TO BE DONE
Substitute "screws" for "nails" in the lines starting at "Q: How many blue nails appear here?" and ending at "Q: How many knives are there?", and write out only those lines with all else unchanged.

RAW RECORDS
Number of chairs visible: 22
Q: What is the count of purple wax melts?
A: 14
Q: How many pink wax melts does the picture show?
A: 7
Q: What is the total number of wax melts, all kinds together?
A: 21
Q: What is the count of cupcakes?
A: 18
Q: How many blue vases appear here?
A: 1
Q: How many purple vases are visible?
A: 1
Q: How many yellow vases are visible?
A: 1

---

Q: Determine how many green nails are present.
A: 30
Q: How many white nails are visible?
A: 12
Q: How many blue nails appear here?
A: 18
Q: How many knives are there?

FINISHED TASK
Q: How many blue screws appear here?
A: 18
Q: How many knives are there?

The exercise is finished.